הַֽתְשַׁלַּ֣ח בְּרָקִ֣ים וְיֵלֵ֑כוּ וְיֹאמְר֖וּ לְךָ֣ הִנֵּֽנוּ׃
Non puoi mandare lampi, affinché possano andare, e dirti: 'Eccoci qui'?
מִי־שָׁ֭ת בַּטֻּח֣וֹת חָכְמָ֑ה א֤וֹ מִֽי־נָתַ֖ן לַשֶּׂ֣כְוִי בִינָֽה׃
Chi ha messo la saggezza nelle parti interiori? O chi ha dato comprensione alla mente?
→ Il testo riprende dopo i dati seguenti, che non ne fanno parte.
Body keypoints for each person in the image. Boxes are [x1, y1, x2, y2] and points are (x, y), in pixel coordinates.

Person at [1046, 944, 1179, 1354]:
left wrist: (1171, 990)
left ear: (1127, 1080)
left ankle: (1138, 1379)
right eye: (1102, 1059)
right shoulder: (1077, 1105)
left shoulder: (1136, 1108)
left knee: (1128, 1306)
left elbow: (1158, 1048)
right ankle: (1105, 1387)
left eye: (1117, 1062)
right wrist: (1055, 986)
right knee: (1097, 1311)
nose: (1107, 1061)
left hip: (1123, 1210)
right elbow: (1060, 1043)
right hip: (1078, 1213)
מִֽי־יְסַפֵּ֣ר שְׁחָקִ֣ים בְּחָכְמָ֑ה וְנִבְלֵ֥י שָׁ֝מַ֗יִם מִ֣י יַשְׁכִּֽיב׃
Chi può numerare le nuvole per saggezza? O chi può versare le bottiglie del paradiso,
בְּצֶ֣קֶת עָ֭פָר לַמּוּצָ֑ק וּרְגָבִ֥ים יְדֻבָּֽקוּ׃
Quando la polvere scorre in una massa e le zolle si uniscono velocemente?
הֲתָצ֣וּד לְלָבִ֣יא טָ֑רֶף וְחַיַּ֖ת כְּפִירִ֣ים תְּמַלֵּֽא׃
Vuoi cacciare la preda per la leonessa? O soddisfare l'appetito dei giovani leoni,
כִּי־יָשֹׁ֥חוּ בַמְּעוֹנ֑וֹת יֵשְׁב֖וּ בַסֻּכָּ֣ה לְמוֹ־אָֽרֶב׃
Quando si addormentano nelle loro tane, e rimangono nella copertura per restare in attesa?
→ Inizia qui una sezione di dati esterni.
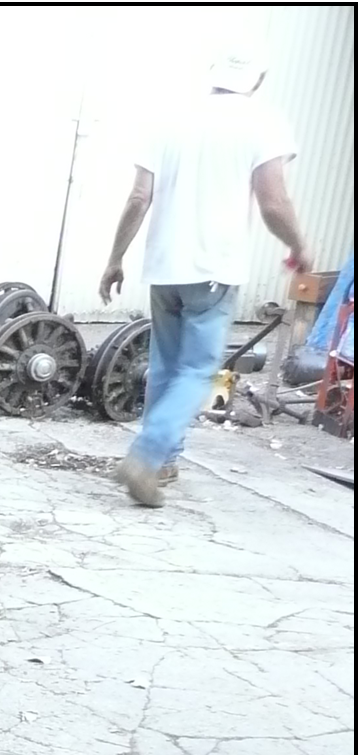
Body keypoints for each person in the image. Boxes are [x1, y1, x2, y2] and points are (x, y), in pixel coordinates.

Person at [98, 52, 309, 507]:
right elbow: (274, 203)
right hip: (213, 268)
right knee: (196, 370)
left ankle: (165, 459)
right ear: (258, 79)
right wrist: (298, 247)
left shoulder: (170, 121)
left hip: (164, 269)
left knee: (165, 366)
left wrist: (115, 258)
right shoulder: (262, 122)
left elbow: (138, 197)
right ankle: (148, 454)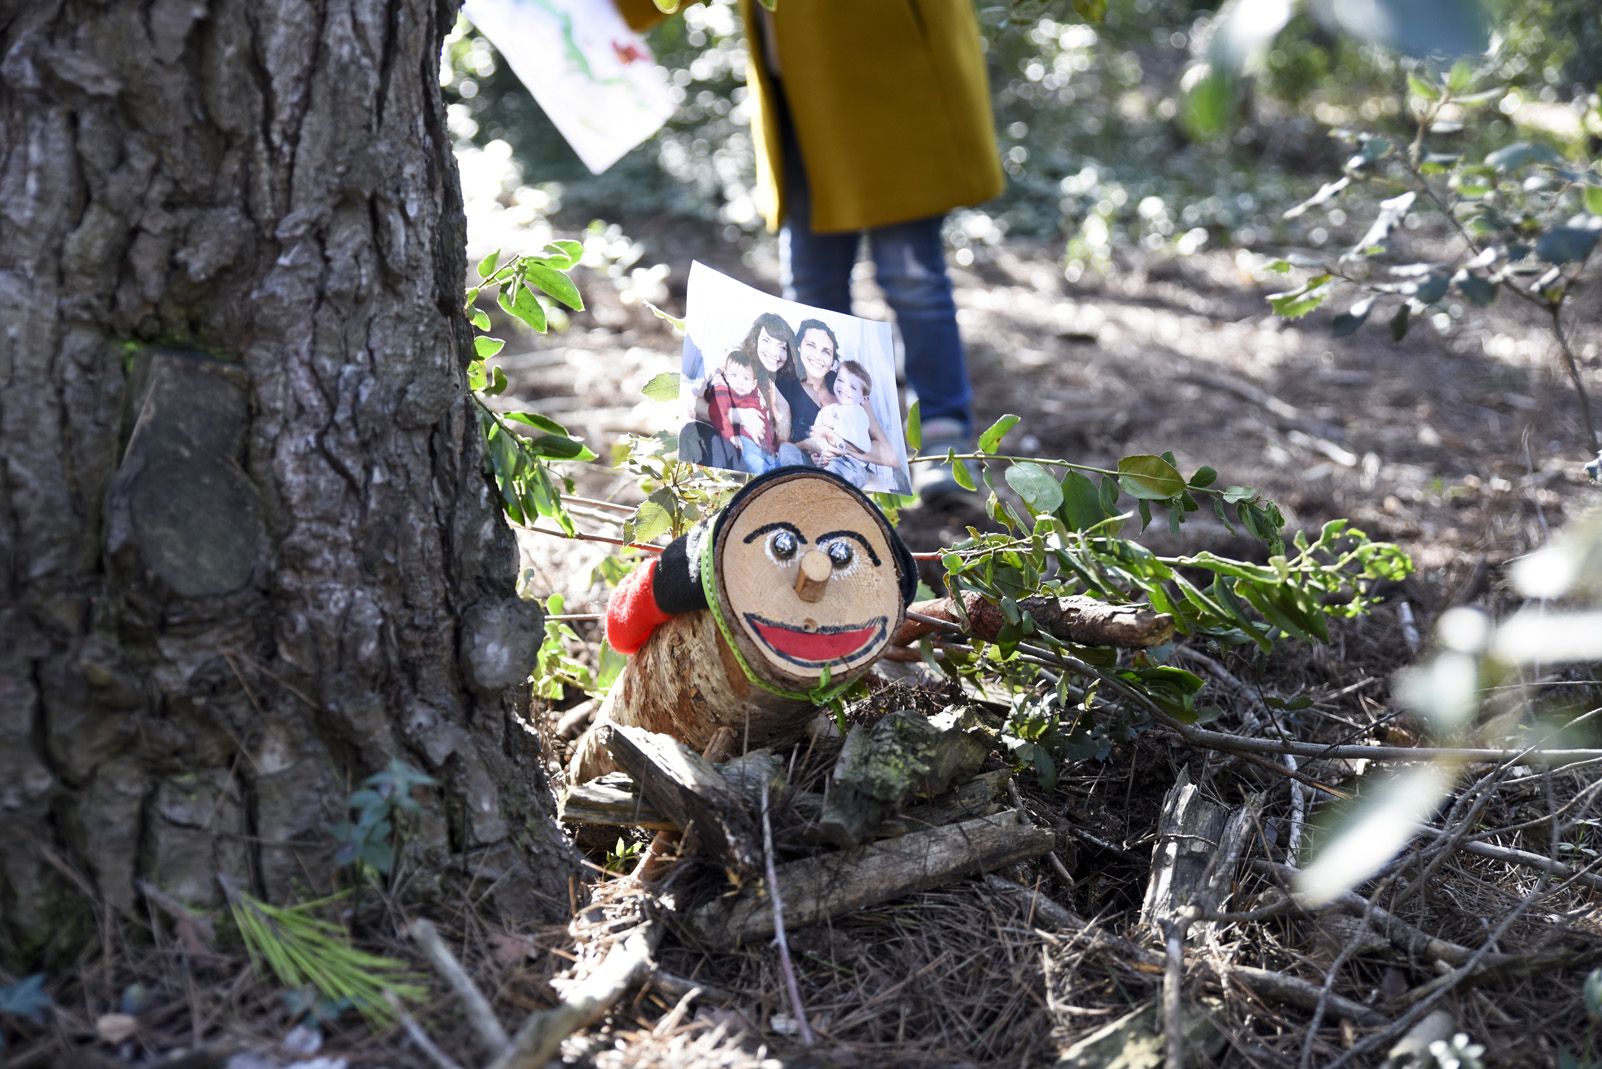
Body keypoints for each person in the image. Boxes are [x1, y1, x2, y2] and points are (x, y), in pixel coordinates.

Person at [616, 0, 1004, 502]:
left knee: (911, 277)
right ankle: (827, 460)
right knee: (812, 289)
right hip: (801, 91)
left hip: (893, 77)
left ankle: (944, 440)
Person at [704, 349, 776, 475]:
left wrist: (771, 447)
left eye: (746, 378)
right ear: (726, 376)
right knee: (756, 464)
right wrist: (731, 435)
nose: (740, 381)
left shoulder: (755, 397)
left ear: (753, 384)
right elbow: (719, 414)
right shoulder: (723, 392)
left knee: (776, 465)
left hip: (764, 447)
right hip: (743, 441)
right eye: (734, 375)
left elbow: (765, 422)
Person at [809, 360, 874, 489]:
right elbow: (816, 437)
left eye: (853, 388)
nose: (845, 388)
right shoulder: (827, 411)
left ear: (863, 398)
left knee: (849, 481)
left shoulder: (858, 413)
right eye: (841, 380)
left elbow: (863, 447)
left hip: (852, 465)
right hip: (828, 463)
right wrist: (815, 454)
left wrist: (834, 430)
מִ֤י יָכִ֥ין לָעֹרֵ֗ב צֵ֫יד֥וֹ כִּֽי־ילדו [יְ֭לָדָיו] אֶל־אֵ֣ל יְשַׁוֵּ֑עוּ יִ֝תְע֗וּ לִבְלִי־אֹֽכֶל׃
Chi provvede al corvo la sua preda, quando i suoi giovani piangono a Dio e vagano per mancanza di cibo?